### Directions
Please rewrite the records below, substituting "Contrast" for every "Compare" and leaving all else unchanged.

(Beginning of Input records)

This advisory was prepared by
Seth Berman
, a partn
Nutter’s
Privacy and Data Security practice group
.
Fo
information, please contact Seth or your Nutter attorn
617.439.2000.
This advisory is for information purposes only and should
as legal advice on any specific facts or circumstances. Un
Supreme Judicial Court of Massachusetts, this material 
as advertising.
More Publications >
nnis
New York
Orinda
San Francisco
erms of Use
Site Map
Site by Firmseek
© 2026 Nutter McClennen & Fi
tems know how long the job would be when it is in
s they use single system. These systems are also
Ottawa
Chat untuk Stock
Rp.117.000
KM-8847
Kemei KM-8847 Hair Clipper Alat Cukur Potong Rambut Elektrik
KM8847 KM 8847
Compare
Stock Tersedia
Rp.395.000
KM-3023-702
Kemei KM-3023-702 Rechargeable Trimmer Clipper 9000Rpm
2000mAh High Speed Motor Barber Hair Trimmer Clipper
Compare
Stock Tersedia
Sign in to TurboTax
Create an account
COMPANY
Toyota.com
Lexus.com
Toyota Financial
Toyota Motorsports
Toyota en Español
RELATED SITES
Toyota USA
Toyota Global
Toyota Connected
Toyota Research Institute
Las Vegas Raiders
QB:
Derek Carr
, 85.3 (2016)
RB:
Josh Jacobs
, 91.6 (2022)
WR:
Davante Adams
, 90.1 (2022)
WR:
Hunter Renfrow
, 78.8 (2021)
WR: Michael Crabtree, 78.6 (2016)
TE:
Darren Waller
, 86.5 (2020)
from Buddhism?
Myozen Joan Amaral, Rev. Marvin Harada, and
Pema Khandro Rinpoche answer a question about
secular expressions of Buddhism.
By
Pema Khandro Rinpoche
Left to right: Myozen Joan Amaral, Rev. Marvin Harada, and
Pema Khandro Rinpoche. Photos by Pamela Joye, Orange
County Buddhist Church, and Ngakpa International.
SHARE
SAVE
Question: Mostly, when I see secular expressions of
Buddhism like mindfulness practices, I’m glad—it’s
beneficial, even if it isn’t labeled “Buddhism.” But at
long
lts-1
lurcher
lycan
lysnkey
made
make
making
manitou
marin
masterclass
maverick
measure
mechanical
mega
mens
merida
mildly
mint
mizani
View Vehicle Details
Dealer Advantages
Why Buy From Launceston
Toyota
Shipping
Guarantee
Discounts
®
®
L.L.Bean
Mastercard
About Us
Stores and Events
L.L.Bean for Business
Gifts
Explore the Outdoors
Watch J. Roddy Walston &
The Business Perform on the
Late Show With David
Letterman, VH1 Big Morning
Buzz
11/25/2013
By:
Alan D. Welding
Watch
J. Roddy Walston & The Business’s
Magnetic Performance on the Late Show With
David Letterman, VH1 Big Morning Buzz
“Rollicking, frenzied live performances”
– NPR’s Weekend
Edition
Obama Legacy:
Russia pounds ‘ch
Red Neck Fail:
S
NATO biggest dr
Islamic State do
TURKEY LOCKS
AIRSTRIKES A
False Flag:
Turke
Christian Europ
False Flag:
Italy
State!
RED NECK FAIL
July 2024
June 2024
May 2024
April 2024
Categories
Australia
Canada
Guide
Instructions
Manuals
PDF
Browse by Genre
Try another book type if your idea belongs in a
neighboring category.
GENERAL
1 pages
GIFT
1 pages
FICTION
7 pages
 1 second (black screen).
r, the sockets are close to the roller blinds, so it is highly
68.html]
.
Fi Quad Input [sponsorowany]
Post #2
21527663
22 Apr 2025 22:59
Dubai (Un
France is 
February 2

(End of Input records)

### Answer
This advisory was prepared by
Seth Berman
, a partn
Nutter’s
Privacy and Data Security practice group
.
Fo
information, please contact Seth or your Nutter attorn
617.439.2000.
This advisory is for information purposes only and should
as legal advice on any specific facts or circumstances. Un
Supreme Judicial Court of Massachusetts, this material 
as advertising.
More Publications >
nnis
New York
Orinda
San Francisco
erms of Use
Site Map
Site by Firmseek
© 2026 Nutter McClennen & Fi
tems know how long the job would be when it is in
s they use single system. These systems are also
Ottawa
Chat untuk Stock
Rp.117.000
KM-8847
Kemei KM-8847 Hair Clipper Alat Cukur Potong Rambut Elektrik
KM8847 KM 8847
Contrast
Stock Tersedia
Rp.395.000
KM-3023-702
Kemei KM-3023-702 Rechargeable Trimmer Clipper 9000Rpm
2000mAh High Speed Motor Barber Hair Trimmer Clipper
Contrast
Stock Tersedia
Sign in to TurboTax
Create an account
COMPANY
Toyota.com
Lexus.com
Toyota Financial
Toyota Motorsports
Toyota en Español
RELATED SITES
Toyota USA
Toyota Global
Toyota Connected
Toyota Research Institute
Las Vegas Raiders
QB:
Derek Carr
, 85.3 (2016)
RB:
Josh Jacobs
, 91.6 (2022)
WR:
Davante Adams
, 90.1 (2022)
WR:
Hunter Renfrow
, 78.8 (2021)
WR: Michael Crabtree, 78.6 (2016)
TE:
Darren Waller
, 86.5 (2020)
from Buddhism?
Myozen Joan Amaral, Rev. Marvin Harada, and
Pema Khandro Rinpoche answer a question about
secular expressions of Buddhism.
By
Pema Khandro Rinpoche
Left to right: Myozen Joan Amaral, Rev. Marvin Harada, and
Pema Khandro Rinpoche. Photos by Pamela Joye, Orange
County Buddhist Church, and Ngakpa International.
SHARE
SAVE
Question: Mostly, when I see secular expressions of
Buddhism like mindfulness practices, I’m glad—it’s
beneficial, even if it isn’t labeled “Buddhism.” But at
long
lts-1
lurcher
lycan
lysnkey
made
make
making
manitou
marin
masterclass
maverick
measure
mechanical
mega
mens
merida
mildly
mint
mizani
View Vehicle Details
Dealer Advantages
Why Buy From Launceston
Toyota
Shipping
Guarantee
Discounts
®
®
L.L.Bean
Mastercard
About Us
Stores and Events
L.L.Bean for Business
Gifts
Explore the Outdoors
Watch J. Roddy Walston &
The Business Perform on the
Late Show With David
Letterman, VH1 Big Morning
Buzz
11/25/2013
By:
Alan D. Welding
Watch
J. Roddy Walston & The Business’s
Magnetic Performance on the Late Show With
David Letterman, VH1 Big Morning Buzz
“Rollicking, frenzied live performances”
– NPR’s Weekend
Edition
Obama Legacy:
Russia pounds ‘ch
Red Neck Fail:
S
NATO biggest dr
Islamic State do
TURKEY LOCKS
AIRSTRIKES A
False Flag:
Turke
Christian Europ
False Flag:
Italy
State!
RED NECK FAIL
July 2024
June 2024
May 2024
April 2024
Categories
Australia
Canada
Guide
Instructions
Manuals
PDF
Browse by Genre
Try another book type if your idea belongs in a
neighboring category.
GENERAL
1 pages
GIFT
1 pages
FICTION
7 pages
 1 second (black screen).
r, the sockets are close to the roller blinds, so it is highly
68.html]
.
Fi Quad Input [sponsorowany]
Post #2
21527663
22 Apr 2025 22:59
Dubai (Un
France is 
February 2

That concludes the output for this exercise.